Marching Ahead: Talking Gender and Development in India
Women’s Day Conversation 02| Anand Kothari
To celebrate Women’s History Month during the month of March, we decided to ask some important questions around gender and development to reformers in the Indian social sector whose projects we have supported through our platform. After kicking off the series with gender researcher and activist Gauthami Penakalapati, we’re excited to move to a program lens.
For our second interview, we had the pleasure of chatting with Anand Kothari from Oxford Policy Management.
Anand works at Oxford Policy Management’s India office and is part of a team operating an embedded monitoring and evaluation cell within a large government project focussed on rural livelihoods in Jharkhand. Anand has extensive experience working on impact evaluations and program management in health, nutrition and livelihoods projects in Bihar and Jharkhand. His training is in development economics and he has degrees from the Universities of Manchester and Mumbai.
Let’s begin with a general introduction of yourself; particularly if you could describe in brief your path in the social sector.
I grew up in Bombay and lived there for about the first quarter of my life, after which I briefly studied in the U.K. Post that, I lived and worked in different parts of the country, being involved in development research and implementation of projects focused on designing, implementing and evaluating social policy. My current role is at a consulting firm head quartered in Oxford and I am a part of their India office, operating an embedded monitoring and evaluation cell within a large rural livelihoods project implemented by the government.
As you know, March 8th is celebrated as Women’s day around the globe and we wanted to focus on what this means for development practice. There has been an emphasis on including the “Gender Lens” in the sector over the recent past. What does this really mean according to you?
To me, using or including a gender lens, means ensuring that we see things for what they are and without a bias. However, often these biases are so deep rooted that it is difficult for us to ensure that they do not act out, and for this, including a gender lens means that we need to take conscious steps to ensure that gender balance is maintained.
Fieldwork usually comes with a lot of its own challenges from ensuring ethical data collection, logistics, reaching a desired response rate etc. What are some of the challenges that you’ve faced when it comes to women’s participation in community surveys?

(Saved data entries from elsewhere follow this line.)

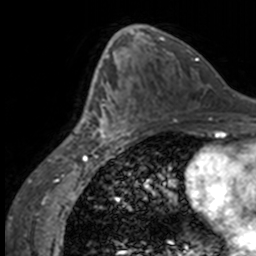
Breast MRI, one axial slice; slice 81 of 160 in the series (ordered by position); cropped to one breast; dynamic contrast-enhanced series, time point 2 of 7 at this slice position (early post-contrast); 3 T; TE 1.7 ms, TR 4 ms; 1 mm slice thickness; 256 × 256 image matrix, field of view 170 × 170 mm. Female patient.
Outlined on this slice (semi-automatic segmentation, software-assisted and operator-edited):
- enhancing-tissue mask used for the functional tumour volume (all voxels passing the contrast-enhancement thresholds inside the analysis volume; usually the tumour): bounding box (x1, y1, x2, y2) in pixels: (84, 63, 133, 147)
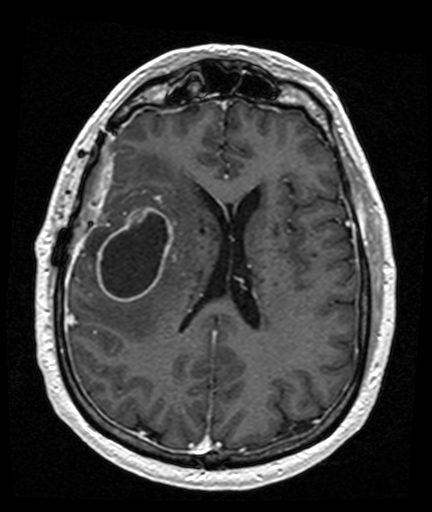
Brain MRI from a brain-tumour surgery series, one axial slice; slice 67 of 176 in the series (ordered by position); T1-weighted post-contrast; 1 mm slice thickness; 432 × 512 image matrix, field of view 194 × 230 mm. From the clinical record (not read from this slice): histopathology: Glioblastoma; WHO grade: 4; IDH mutation: no.
Annotated regions visible in this slice (outlined manually by an expert reader):
- tumour: bounding box (x1, y1, x2, y2) in pixels: (97, 206, 174, 302)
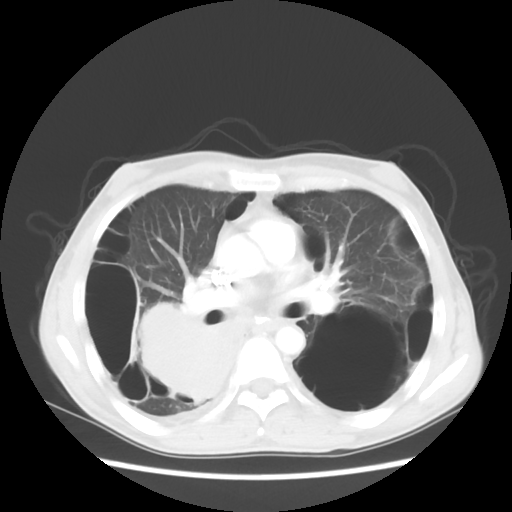
Chest CT, one axial slice; position 30 of 56 along the scan axis; reconstruction kernel STANDARD; 140 kVp; lung window (W 1500 / L -600 HU); 5 mm slice thickness; 512 × 512 image matrix, field of view 351 × 351 mm. Patient: male, 41 years. From the clinical record (not read from this slice): clinical TNM (as recorded): T4 N0 M1a.
Annotated regions visible in this slice (rectangle marked by the reading radiologist):
- lung tumour (recorded histology: large cell carcinoma): box from (x=117, y=298) to (x=262, y=412) px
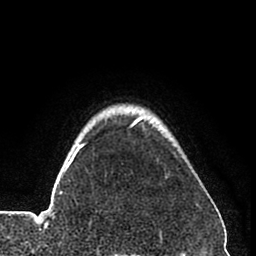
Breast MRI (dynamic contrast-enhanced), one axial slice. Slice 68 of 80 in the series (ordered by position). Cropped to one breast. Dynamic contrast-enhanced series, time point 2 of 8 at this slice position (early post-contrast). 1.5 T. TE 2.6 ms, TR 6 ms. 256 × 256 image matrix, field of view 160 × 160 mm. Female patient.
Outlined on this slice (semi-automatically segmented with operator editing):
- enhancing-tissue mask used for the functional tumour volume (all voxels passing the contrast-enhancement thresholds inside the analysis volume; usually the tumour): bounding box (x1, y1, x2, y2) in pixels: (36, 116, 144, 229)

Women are often care givers for infants/children and long duration surveys affect their ability to care for their families. To mitigate this, we orient interviewers to be considerate of the time and needs of their respondents. On the other hand, we are also careful not to incentivize interviewers to complete interviews faster which may compromise quality.
What does sustainable impact mean according to you especially when it comes to women-empowerment or gender-focused programs?
Sustainable impact in this regard, to me, means lasting change in attitudes and practices that will remain after an intervention is completed or withdrawn.
In your experience of working in India in the development sector, how inclusive do you think the sector is in and of itself for women?
In its current state, to be honest, I feel that it is terrible. A lot more can be done to hire and promote more women in positions of influence, power and autonomy.
How important do you think it is to have men on a team especially while working on gender related programs? Why or why not?
I think that every team should have the right person and fit for the role, with a conscious effort to make and keep teams balanced.
Which project did Fieldscope help you with and how?
Fieldscope helped me with the current rural livelihoods project that I work on: we required our research instruments to be translated into the local dialect, preferably by those who had worked with survey instruments before.
We want to leave on a note of inspiration. Anything else you want to say on how the sector can Do Good Better when it comes to inclusion and diversity in general?
Society in general and the sector in India are bad when it comes to being inclusive and diverse. People are too complacent and happy with the status quo to change it. We need to speak more about the seemingly unusual cases and shock people into being better about inclusion and diversity of all kinds; gender, caste, religion, region, colour, background, education, sexual orientation, and body type.
Thank you! That was very honest and insightful. We hope that these responses can trigger professionals to reflect more on their gender perspectives and responsibilities while working on the field.